Ziel 1:
Nenne alle geografischen Namen, die im Text über Mostafa Abo Nokta vorkommen.

═══ Vorliegender Text

Bild: Von Schuldgefühlen geplagt: Mostafa Abo Nokta in Bottrop
Bottrop/Zaatari taz | Mostafa Abo Nokta ist fett geworden in Deutschland.
In der Pfanne vor ihm fünf Spiegeleier, daneben Pommes, Weißbrot, ein
Schälchen Humus. Essen, das für eine ganze Familie reichen würde. Und er,
der 35-jährige Syrer, sitzt da allein und wartet. Aber da kommt niemand.
Niemand, der sich zu ihm setzt an den gedeckten Plastiktisch in seiner
Wohnung in Bottrop. Nur Mostafa, das Essen, sein Telefon.
Mostafa zuckt zusammen, wenn der WhatsApp-Rufton im Handy pfeift. Wenn das
grüne Symbol erscheint: Neue Nachricht von Amani. Amani, das ist Abo Noktas
Frau, die Mutter seiner Kinder; inzwischen sind es vier. Sie und die Kinder
sitzen fest in Zaatari, in Jordanien, dem mit 80.000 Einwohnern größten
Flüchtlingscamp im Nahen Osten. 3.500 Kilometer entfernt von Bottrop, von
Mostafa Abo Nokta. Seine Frau schreibt Mitteilungen wie: „Die Kinder
vermissen dich sehr, wie geht es dir?“ oder „Wie lange sollen wir noch
warten, wann holst du uns hier raus? Wann endlich?“
Mostafa Abo Nokta legt dann das Handy beiseite und spachtelt noch schneller
in sich hinein. Was soll er auch antworten? „Ich hatte Hunger und hab mir
ein paar Eier gebraten? Von 9 bis 13 Uhr saß ich im Deutschkurs. Und wie
ich euch da rausholen kann, davon hab'ich echt keinen Plan.“ Soll er das
vielleicht schreiben?

══════

Ziel 2:
Aktualisiere bitte die Zeilen unterhalb dieser Aufgabe, nicht den Text darüber: Ersetze überall „kingdom“ durch „Reich“ und lass alles Übrige unverändert. Gib die Zeilen ohne die Bilder wieder.

═══ Bereitgestelltes Material

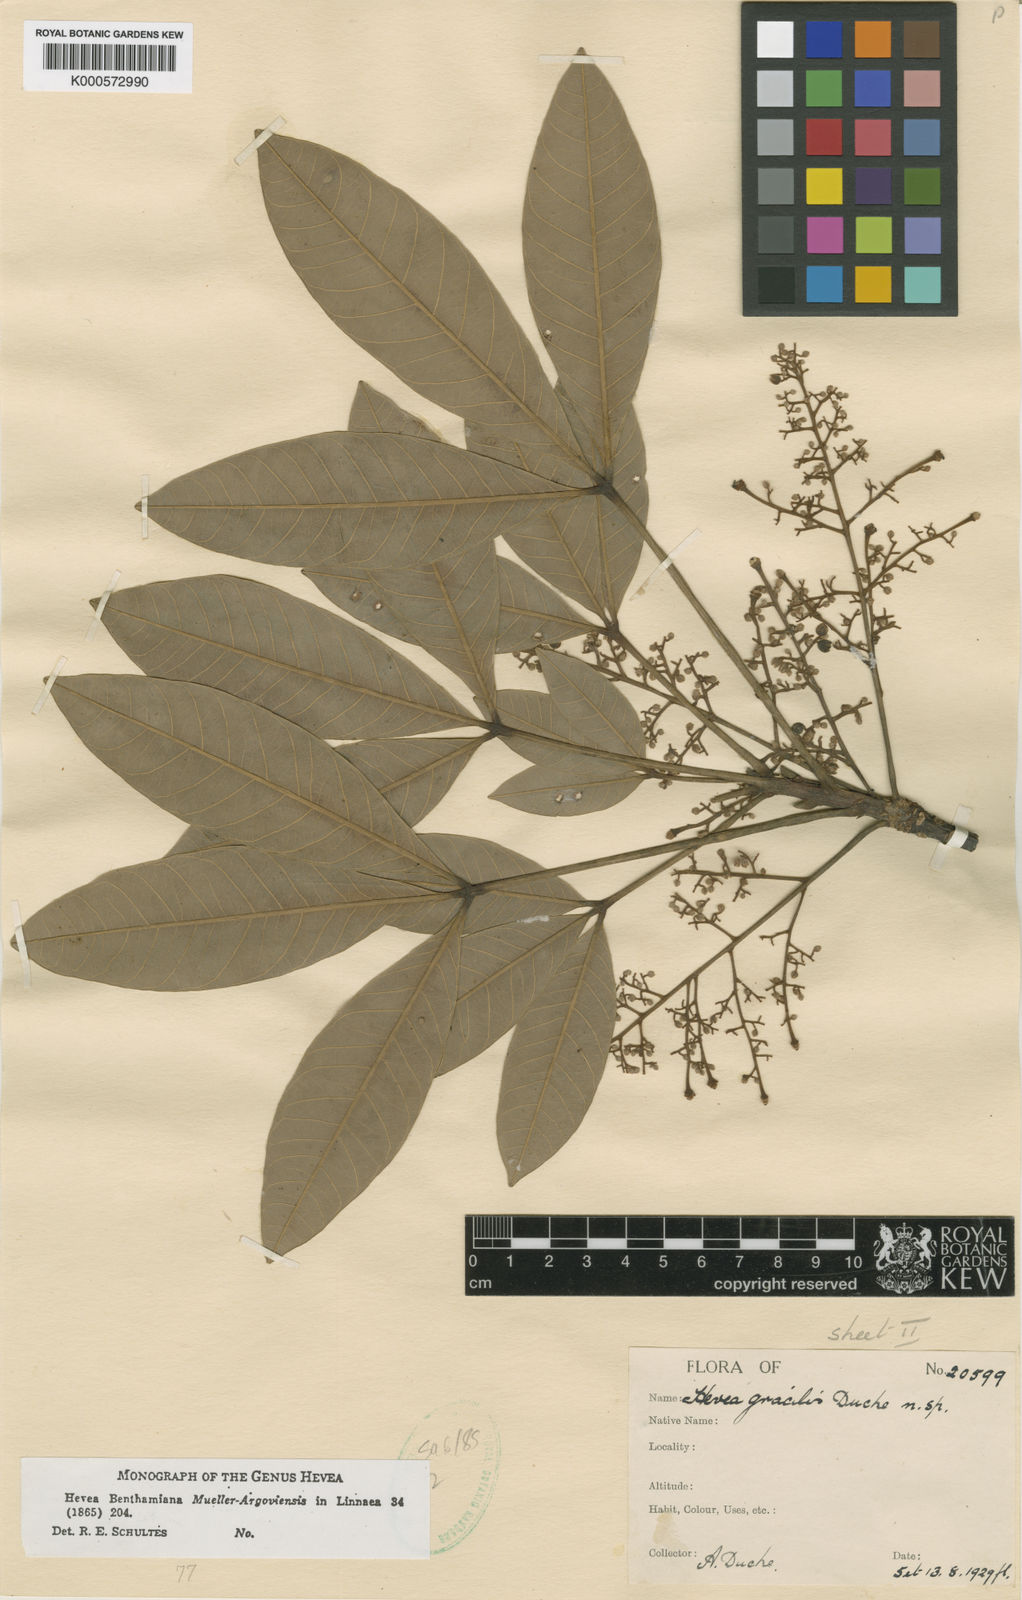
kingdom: Plantae
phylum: Tracheophyta
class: Magnoliopsida
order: Malpighiales
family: Euphorbiaceae
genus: Hevea
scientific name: Hevea gracilis
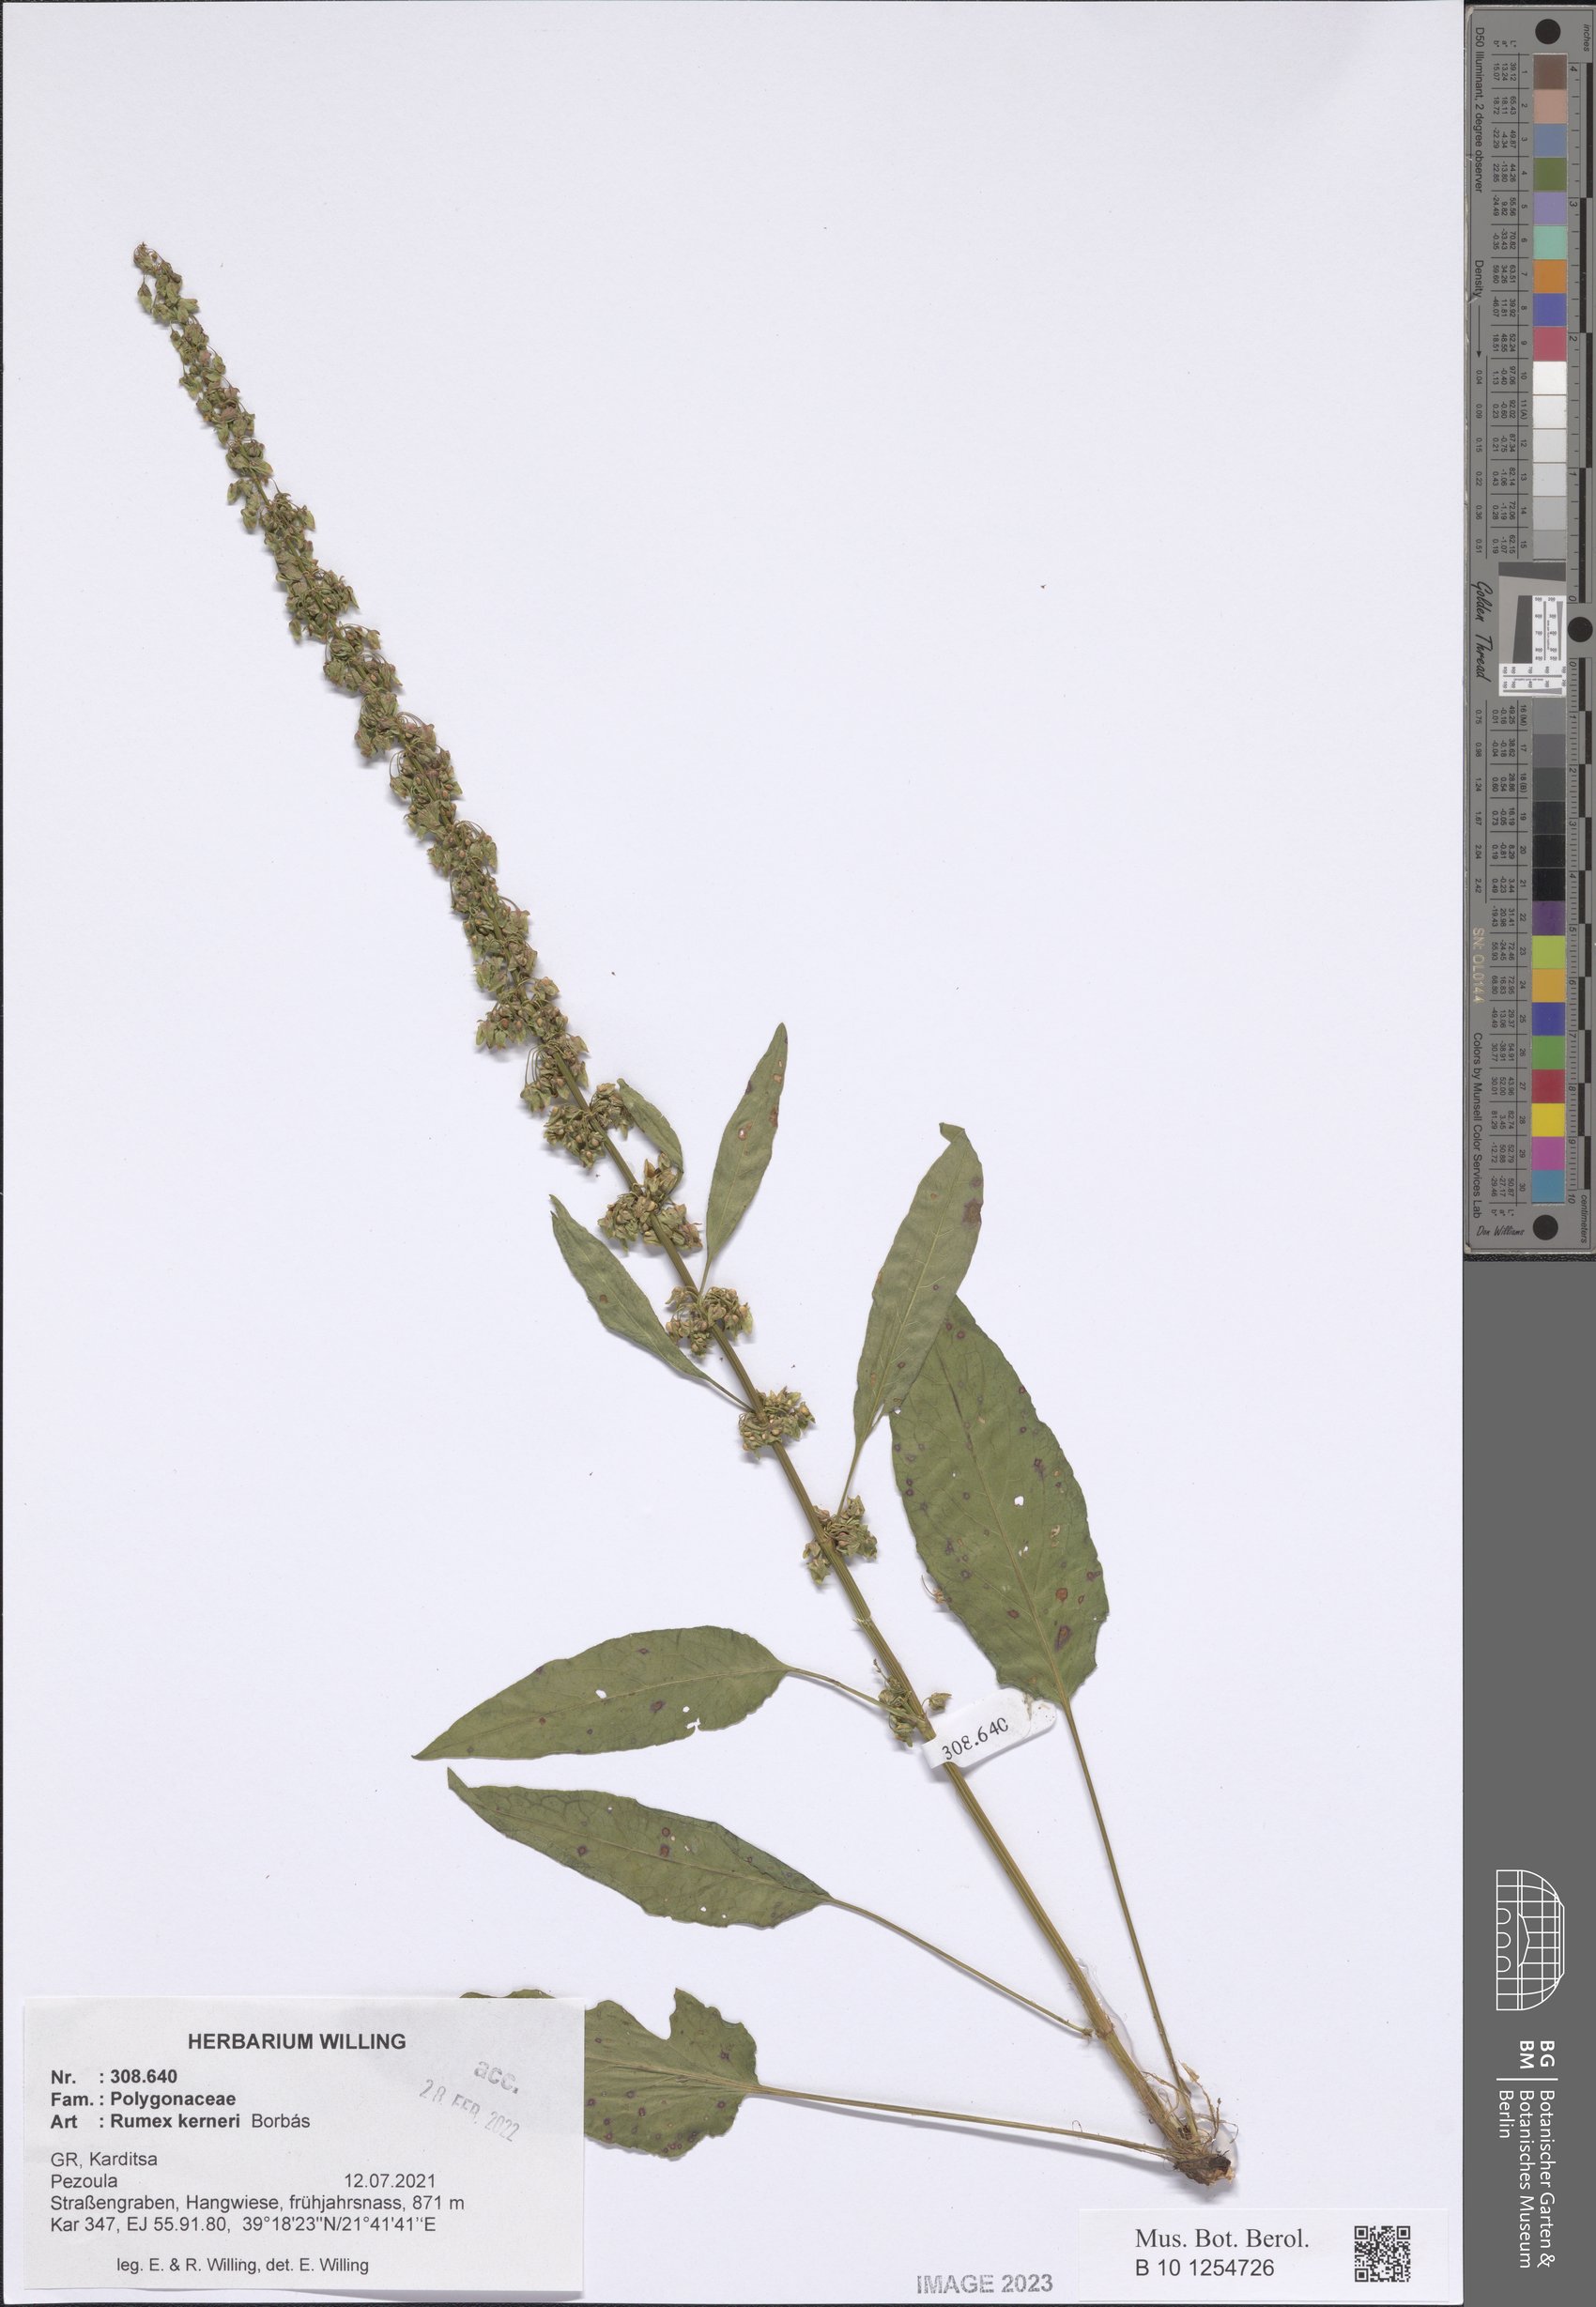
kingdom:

══════

Vollständige Antwort 1:
Deutschland, Bottrop, Zaatari, Jordanien, Naher Osten

Vollständige Antwort 2:
Reich: Plantae
phylum: Tracheophyta
class: Magnoliopsida
order: Malpighiales
family: Euphorbiaceae
genus: Hevea
scientific name: Hevea gracilis
Reich:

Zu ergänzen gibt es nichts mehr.